• Une législation avec plus de mordant,
  • des forces de l’ordre mieux outillées,
  • des mesures d’éducation et de sensibilisation qui se tiennent!

C’est en bref ce qu’a suggéré le directeur de la Fondation CAA-Québec, M. Marco Harrison, à la consultation sur invitation tenue par la Commission des Transports et de l’Environnement sur l’utilisation des appareils de téléphonie mobiles au volant.

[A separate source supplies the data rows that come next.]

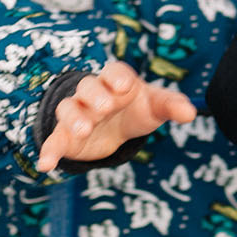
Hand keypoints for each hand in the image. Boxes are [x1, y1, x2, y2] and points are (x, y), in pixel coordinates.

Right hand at [37, 60, 195, 172]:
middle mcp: (93, 93)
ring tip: (85, 130)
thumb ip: (172, 106)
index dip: (118, 77)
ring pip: (68, 109)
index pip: (114, 71)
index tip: (127, 87)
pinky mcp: (66, 135)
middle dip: (96, 95)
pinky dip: (49, 150)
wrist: (119, 126)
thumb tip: (190, 114)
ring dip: (74, 118)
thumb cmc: (140, 108)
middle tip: (107, 107)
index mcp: (117, 81)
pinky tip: (46, 165)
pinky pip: (53, 140)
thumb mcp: (157, 107)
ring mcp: (78, 113)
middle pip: (88, 87)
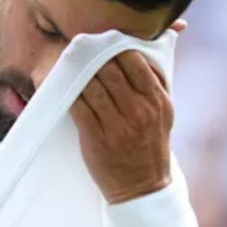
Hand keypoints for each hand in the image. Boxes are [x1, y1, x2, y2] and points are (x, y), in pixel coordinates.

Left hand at [70, 20, 185, 203]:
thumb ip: (157, 81)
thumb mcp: (164, 112)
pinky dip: (68, 93)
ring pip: (91, 85)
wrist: (143, 186)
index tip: (102, 40)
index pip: (134, 60)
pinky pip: (78, 106)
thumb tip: (155, 45)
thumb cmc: (151, 144)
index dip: (115, 46)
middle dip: (92, 56)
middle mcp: (139, 110)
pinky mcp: (97, 138)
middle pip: (109, 69)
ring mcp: (118, 125)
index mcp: (157, 100)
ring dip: (77, 72)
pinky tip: (62, 85)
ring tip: (68, 63)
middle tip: (79, 46)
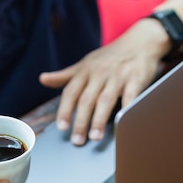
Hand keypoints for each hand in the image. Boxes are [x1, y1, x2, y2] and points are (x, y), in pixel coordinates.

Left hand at [39, 21, 164, 144]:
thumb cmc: (111, 57)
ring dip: (99, 120)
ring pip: (106, 100)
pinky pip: (130, 98)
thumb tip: (42, 79)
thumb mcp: (86, 63)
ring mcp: (118, 77)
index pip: (71, 92)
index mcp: (86, 71)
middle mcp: (100, 73)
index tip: (62, 127)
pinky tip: (121, 125)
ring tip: (94, 138)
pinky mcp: (136, 79)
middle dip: (81, 121)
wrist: (140, 42)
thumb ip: (65, 75)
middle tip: (77, 141)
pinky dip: (126, 111)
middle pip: (87, 100)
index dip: (65, 110)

Des actions concrètes s’imposent et la solution rime avec sensibilisation, législation et coercition.

Plus spécifiquement...

Cinq mesures ont été proposées :

  • Augmenter le nombre de points d’inaptitude pour conducteurs qui récidivent à l’intérieur d’un délai de deux ans.
  • Élargir la présomption prévue au Code de la sécurité routière (article 439.1) afin qu’un conducteur qui tient en main au volant un appareil semblable à un appareil muni d’une fonction téléphonique soit réputé faire l’usage d’un appareil muni d’une fonction téléphonique.
  • Ouvrir le dialogue avec le fédéral pour créer des dispositions spécifiques dans le Code criminel relatives à l’utilisation du cellulaire au volant, lorsqu’il y a mort ou blessé grave.
  • Amener l’ensemble des intervenants à travailler de façon concertée afin de parler d’une même voix et de véhiculer un message commun
  • Mettre à profit les autorités concernées pour rendre possible le brouillage d’ondes sur les routes.

Les systèmes d’infodivertissement : à ne pas oublier non plus

Des systèmes d’infodivertissement de toutes sortes sollicitent les conducteurs. Il est aussi temps qu’on se penche sur la question. Des normes sont nécessaires pour les rendre plus sécuritaires.